Psychoanalysis led to a rapprochement with his mother. “After a lot of cajoling, she finally wrote to me from Africa and explained what it was like to be a young, frustrated, not-allowed-to-work wife of a colonial grandee in the ‘60s. It was a voice I’d never heard before,” says Grant. “I met up with her, and 35 years of misunderstanding and hatred and enmity was completely obliterated when she asked me for forgiveness. She just broke down.”
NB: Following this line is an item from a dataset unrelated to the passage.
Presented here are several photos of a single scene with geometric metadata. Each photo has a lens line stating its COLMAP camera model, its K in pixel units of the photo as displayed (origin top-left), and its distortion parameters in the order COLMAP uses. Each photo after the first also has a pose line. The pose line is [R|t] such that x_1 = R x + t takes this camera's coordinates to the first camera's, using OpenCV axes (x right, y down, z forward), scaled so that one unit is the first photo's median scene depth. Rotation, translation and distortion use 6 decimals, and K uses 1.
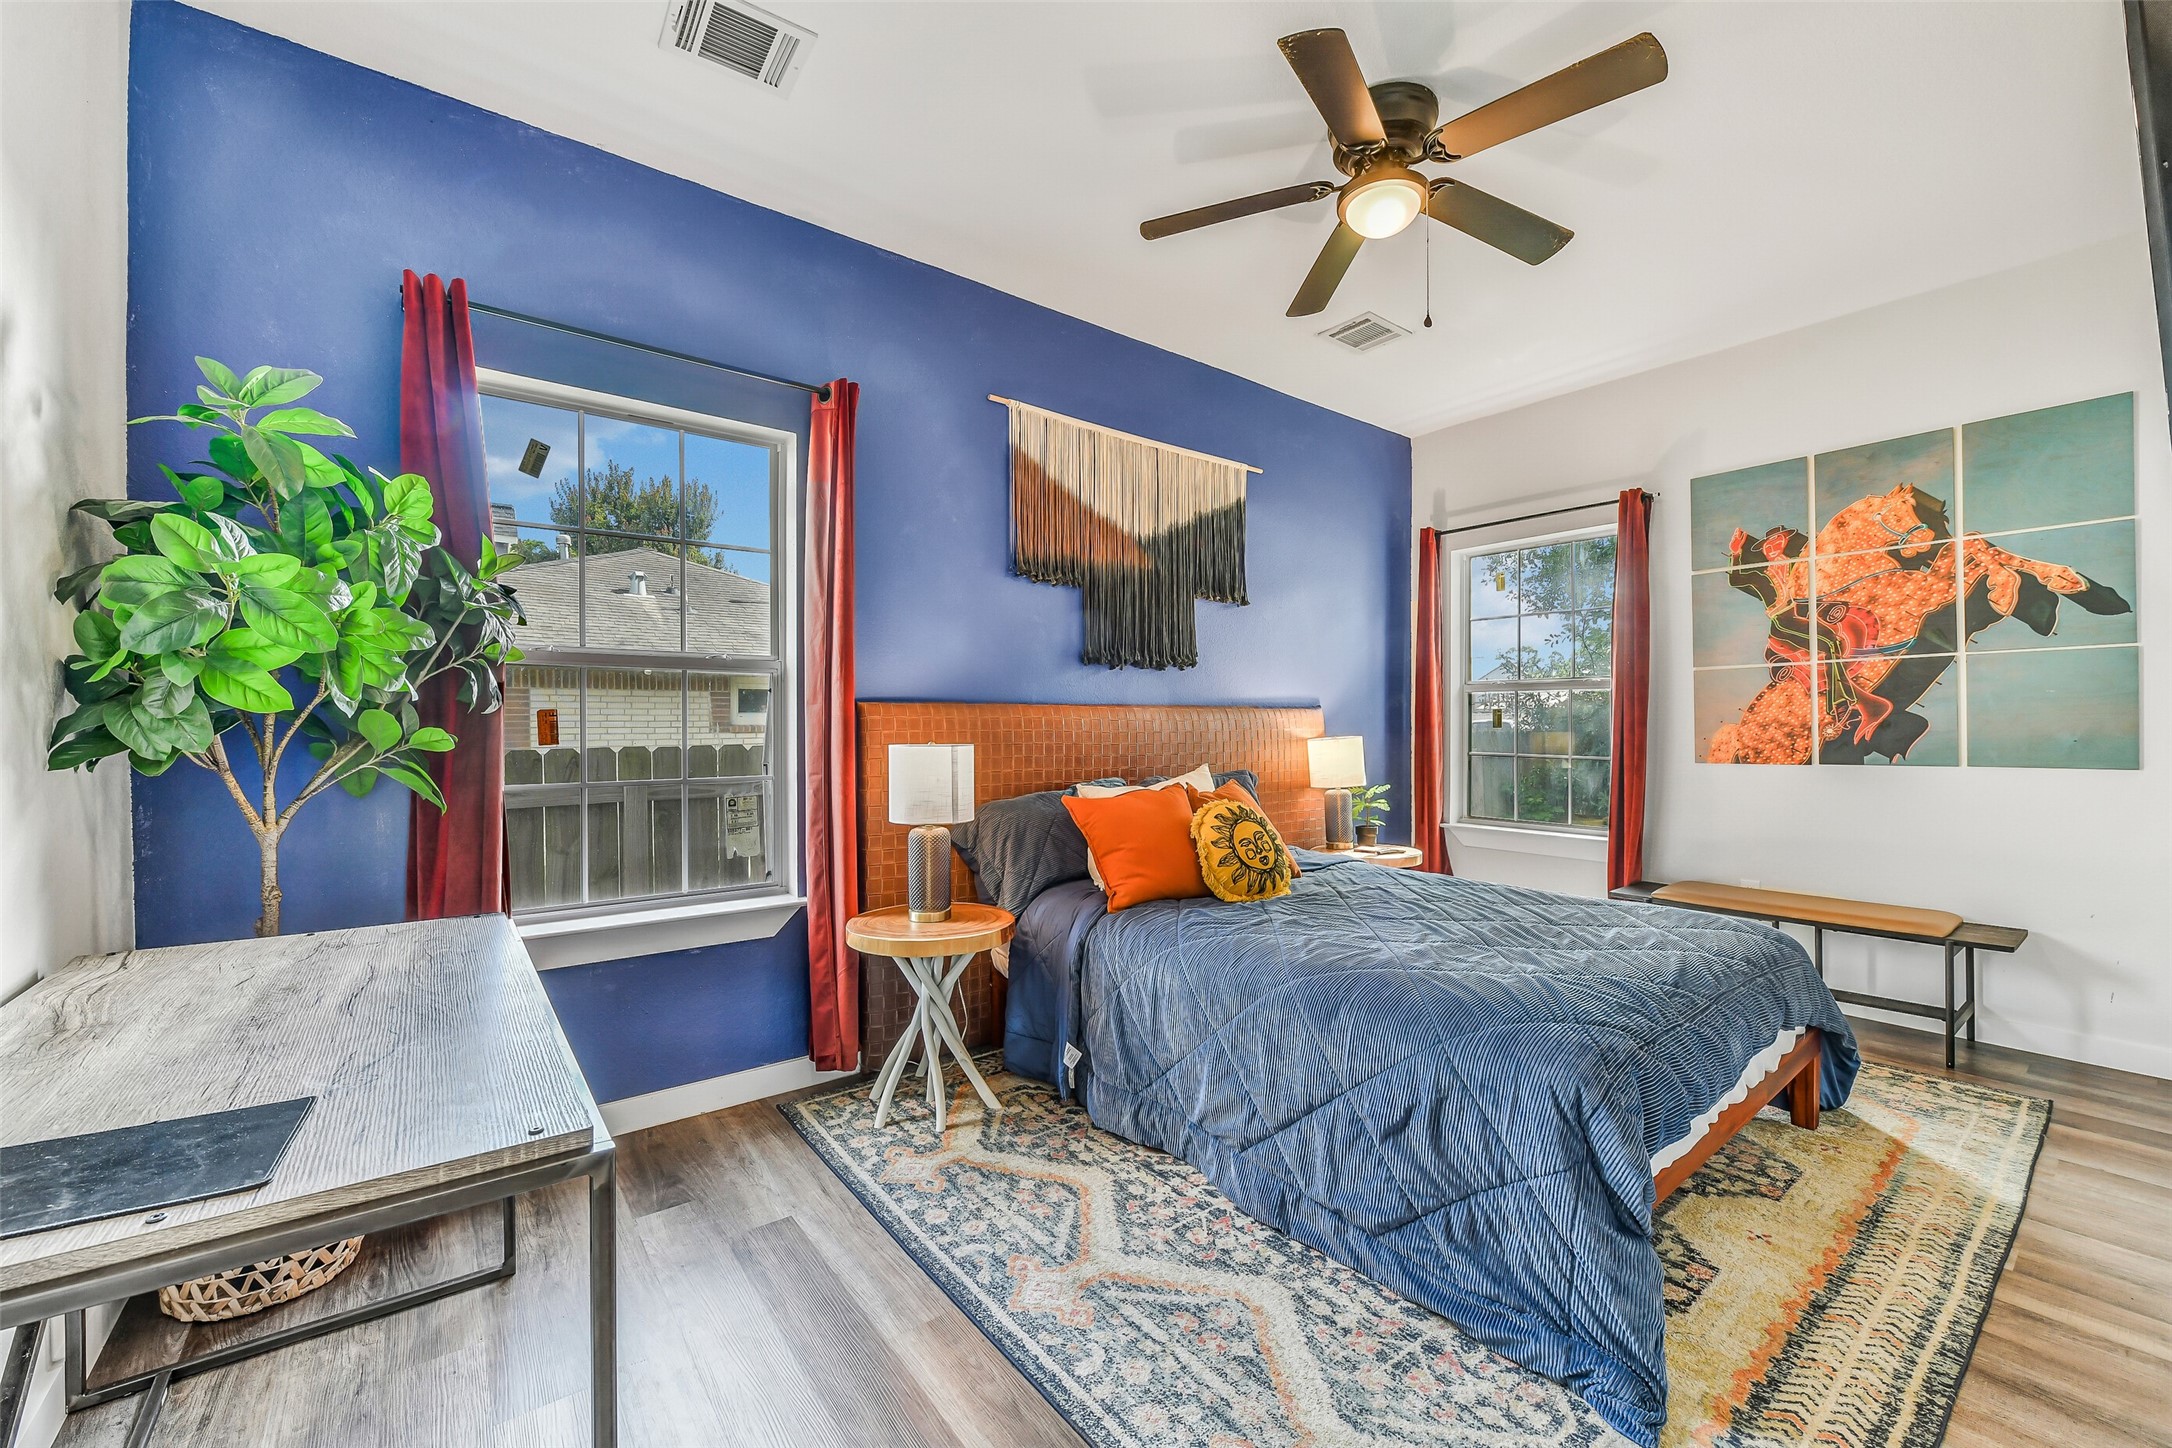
lens RADIAL K [[881.3, 0, 1093.7], [0, 881.3, 719.5], [0, 0, 1]] dist [0.000401, -0.000273]
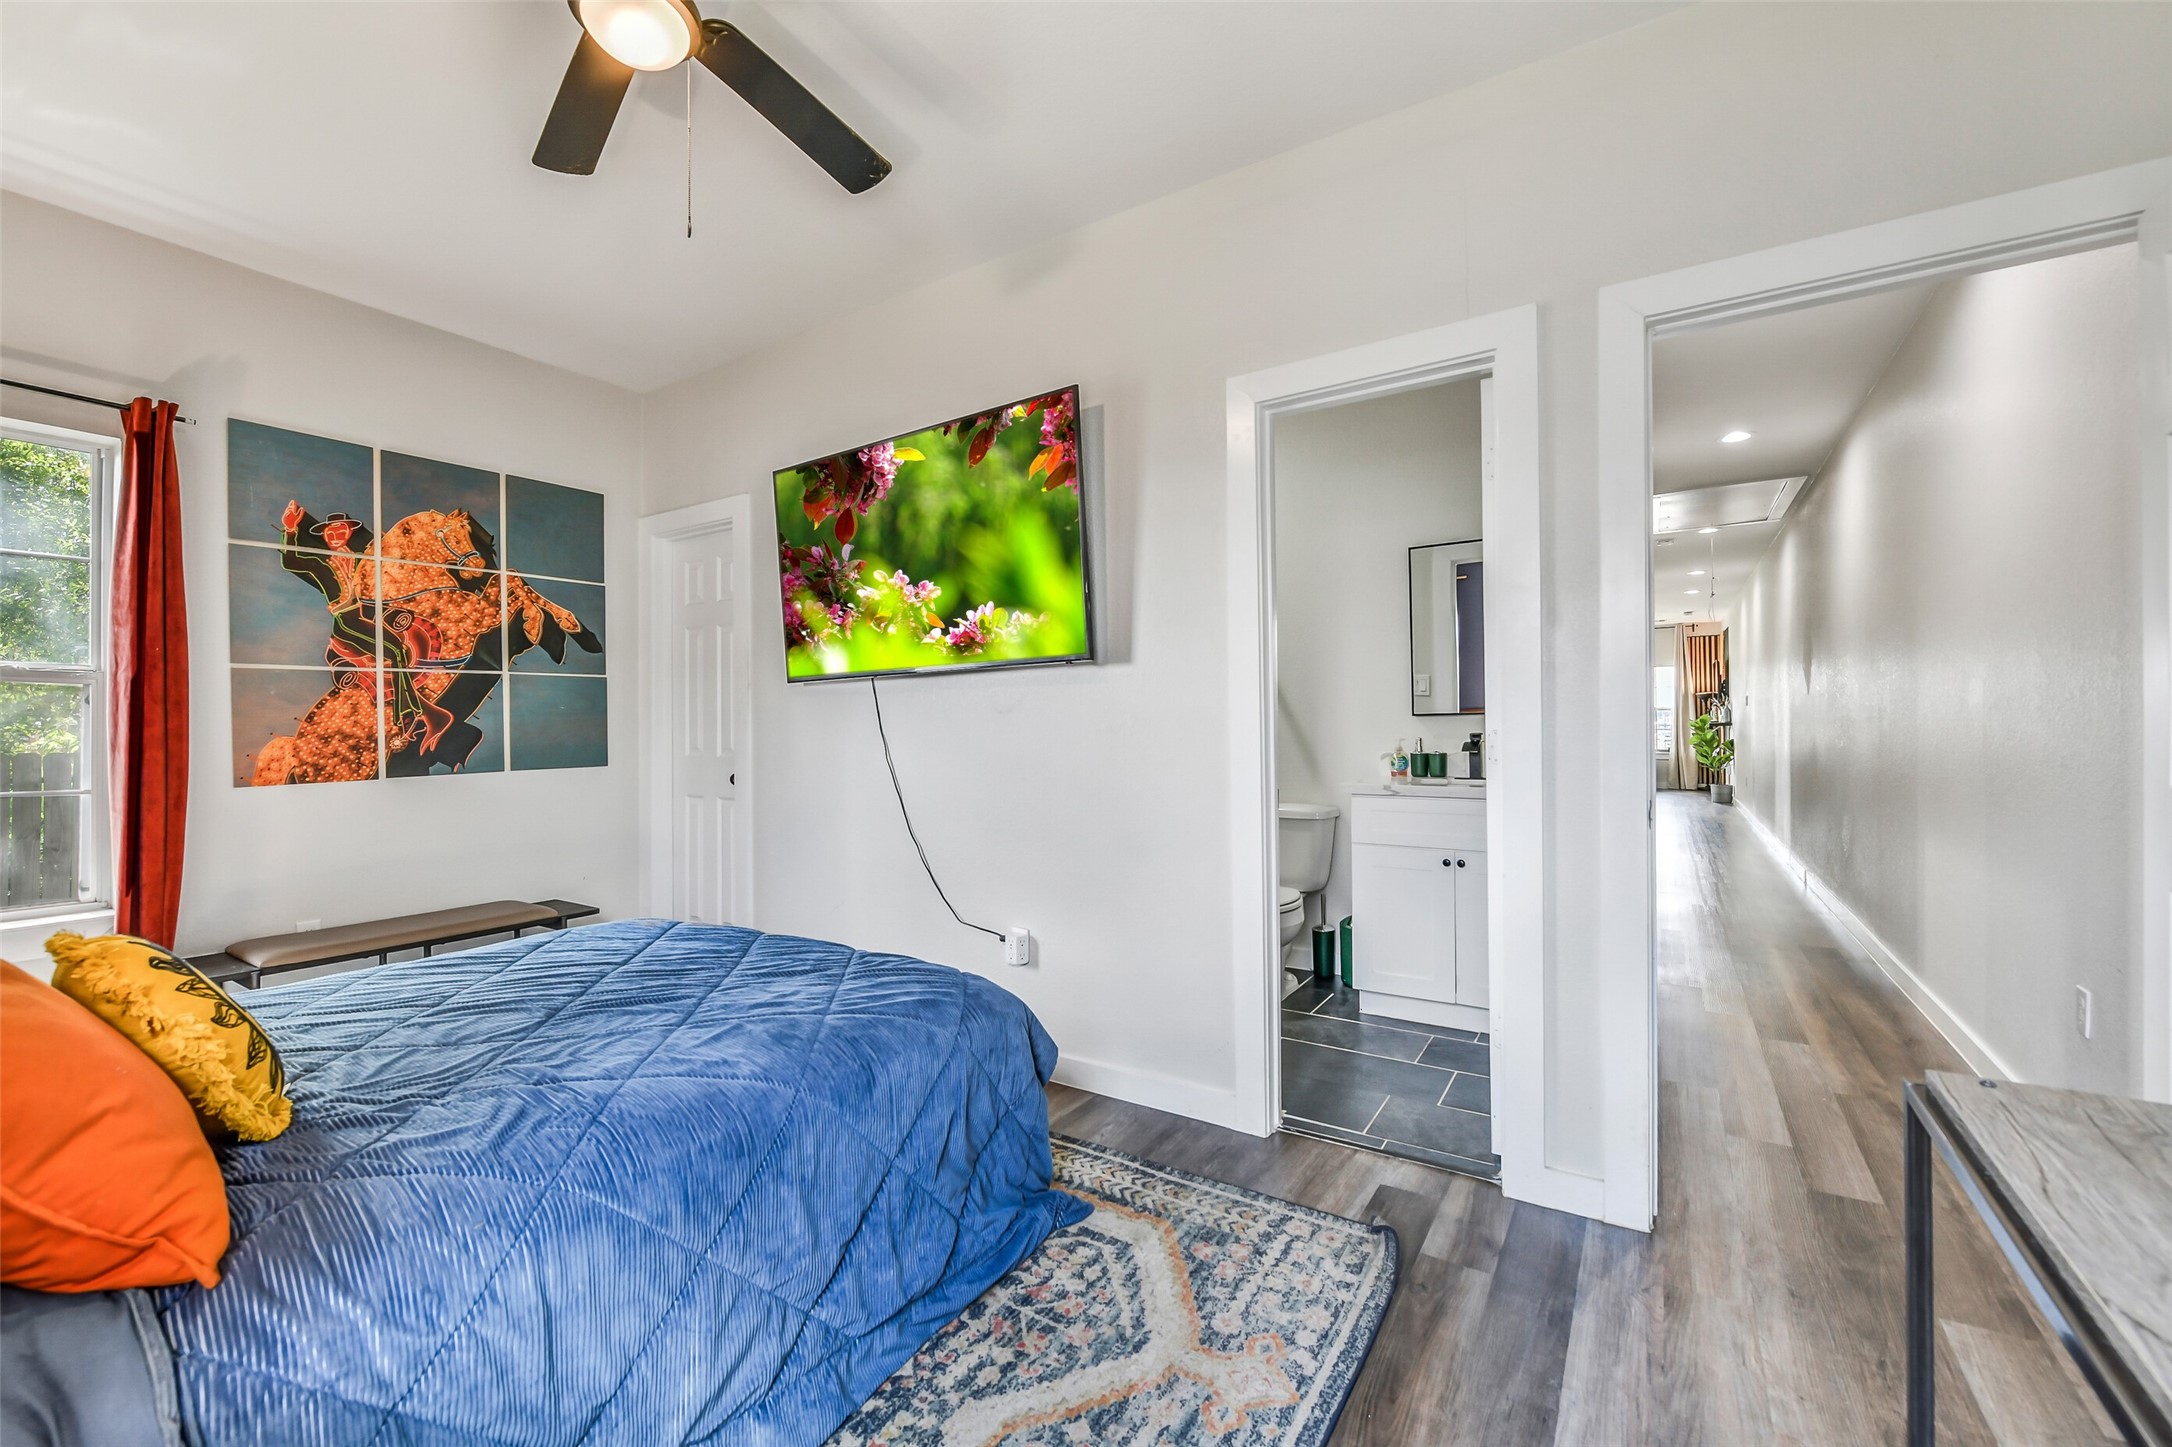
lens RADIAL K [[881.3, 0, 1093.7], [0, 881.3, 719.0], [0, 0, 1]] dist [0.000401, -0.000273]
pose [[-0.332154, 0.010570, 0.943166, -0.327560], [0.004232, 0.999944, -0.009716, 0.000060], [-0.943216, 0.000764, -0.332180, 0.610615]]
As for capturing on film the landscape -- and often the exact spots -- where he grew up, Grant is especially proud, but it’s been hard to accept how AIDS-ravaged Swaziland has become. “It’s hidden away, but the country is 58% HIV-positive, the highest for a country in the world,” says Grant, who went to university in Cape Town, South Africa, before moving to London in the early ‘80s. “The king was very keen we show the country as favorably as possible, but I said to him, ‘My film is not about Swaziland now, it’s the end of the ‘60s.’ ”
The hurdle now is for movie audiences to do some accepting of their own. Not just the exoticism of life in the colonial outpost of an empire on life support, but that a scary-drunk father and a callously philandering mother can -- thanks to “Wah-Wah’s” lighter moments -- be sympathetic figures. “My intention was to show as much as possible how and why people do what they do,” Grant explains, citing the film’s emphasis on how obliterated the dad feels about his personal and professional turmoil. “If you can understand that, people will go along with almost anything.”
Of course, Grant is speaking the language of one who’s had his own breakthrough, which for him is no wah-wah.
Had he made this movie 10 years ago, he notes, his story might have become “a slash-fest.” But he sounds relieved “Wah-Wah” isn’t, he says, “like so many movies where ‘this is the bad guy, this is the bad woman.’ It would have been so lopsidedly without any compassion or forgiveness.”